Transcribed page contents

>>>

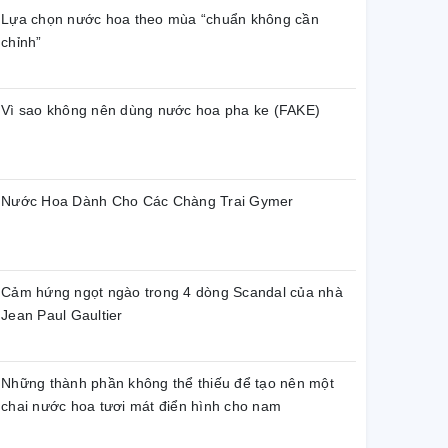
Lựa chọn nước hoa theo mùa “chuẩn không cần
chỉnh”
Vì sao không nên dùng nước hoa pha ke (FAKE)
Nước Hoa Dành Cho Các Chàng Trai Gymer
Cảm hứng ngọt ngào trong 4 dòng Scandal của nhà
Jean Paul Gaultier
Những thành phần không thể thiếu để tạo nên một
chai nước hoa tươi mát điển hình cho nam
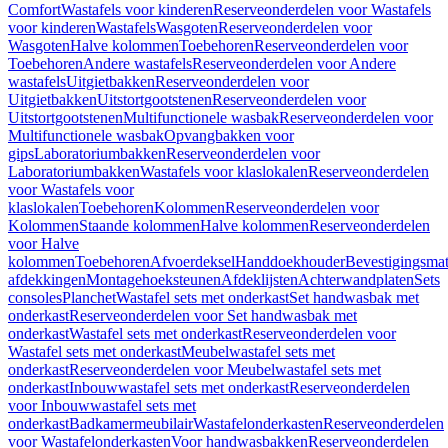
Comfort
Wastafels voor kinderen
Reserveonderdelen voor Wastafels
voor kinderen
Wastafels
Wasgoten
Reserveonderdelen voor
Wasgoten
Halve kolommen
Toebehoren
Reserveonderdelen voor
Toebehoren
Andere wastafels
Reserveonderdelen voor Andere
wastafels
Uitgietbakken
Reserveonderdelen voor
Uitgietbakken
Uitstortgootstenen
Reserveonderdelen voor
Uitstortgootstenen
Multifunctionele wasbak
Reserveonderdelen voor
Multifunctionele wasbak
Opvangbakken voor
gips
Laboratoriumbakken
Reserveonderdelen voor
Laboratoriumbakken
Wastafels voor klaslokalen
Reserveonderdelen
voor Wastafels voor
klaslokalen
Toebehoren
Kolommen
Reserveonderdelen voor
Kolommen
Staande kolommen
Halve kolommen
Reserveonderdelen
voor Halve
kolommen
Toebehoren
Afvoerdeksel
Handdoekhouder
Bevestigingsmat
afdekkingen
Montagehoeksteunen
Afdeklijsten
Achterwandplaten
Sets
consoles
Planchet
Wastafel sets met onderkast
Set handwasbak met
onderkast
Reserveonderdelen voor Set handwasbak met
onderkast
Wastafel sets met onderkast
Reserveonderdelen voor
Wastafel sets met onderkast
Meubelwastafel sets met
onderkast
Reserveonderdelen voor Meubelwastafel sets met
onderkast
Inbouwwastafel sets met onderkast
Reserveonderdelen
voor Inbouwwastafel sets met
onderkast
Badkamermeubilair
Wastafelonderkasten
Reserveonderdelen
voor Wastafelonderkasten
Voor handwasbakken
Reserveonderdelen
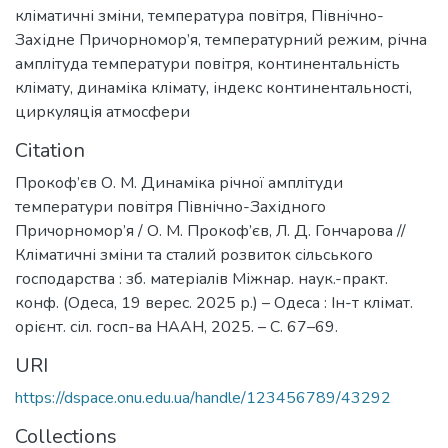
кліматичні зміни
,
температура повітря
,
Північно-
Західне Причорномор’я
,
температурний режим
,
річна
амплітуда температури повітря
,
континентальність
клімату
,
динаміка клімату
,
індекс континентальності
,
циркуляція атмосфери
Citation
Прокоф’єв О. М. Динаміка річної амплітуди
температури повітря Північно-Західного
Причорномор’я / О. М. Прокоф’єв, Л. Д. Гончарова //
Кліматичні зміни та сталий розвиток сільського
господарства : зб. матеріалів Міжнар. наук.-практ.
конф. (Одеса, 19 верес. 2025 р.) – Одеса : Ін-т клімат.
орієнт. сіл. госп-ва НААН, 2025. – С. 67–69.
URI
https://dspace.onu.edu.ua/handle/123456789/43292
Collections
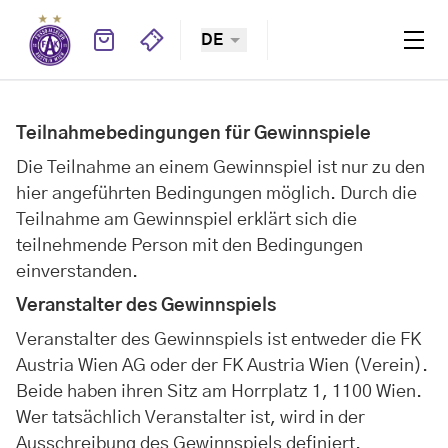
DE
Teilnahmebedingungen für Gewinnspiele
Die Teilnahme an einem Gewinnspiel ist nur zu den
hier angeführten Bedingungen möglich. Durch die
Teilnahme am Gewinnspiel erklärt sich die
teilnehmende Person mit den Bedingungen
einverstanden.
Veranstalter des Gewinnspiels
Veranstalter des Gewinnspiels ist entweder die FK
Austria Wien AG oder der FK Austria Wien (Verein).
Beide haben ihren Sitz am Horrplatz 1, 1100 Wien.
Wer tatsächlich Veranstalter ist, wird in der
Ausschreibung des Gewinnspiels definiert.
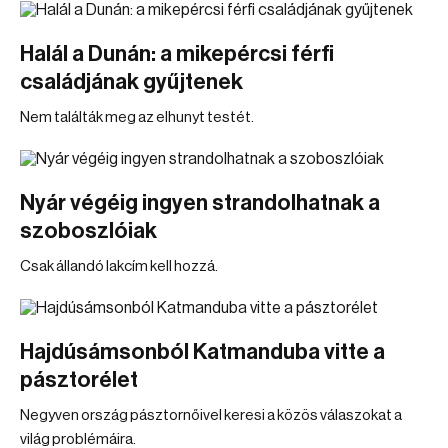
Halál a Dunán: a mikepércsi férfi
családjának gyűjtenek
Nem találták meg az elhunyt testét.
Nyár végéig ingyen strandolhatnak a
szoboszlóiak
Csak állandó lakcím kell hozzá.
Hajdúsámsonból Katmanduba vitte a
pásztorélet
Negyven ország pásztornőivel keresi a közös válaszokat a
világ problémáira.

<<<

### Request
How many of the lines above include the string "Причорномор"? Reply with the number by itself.

### Reply
2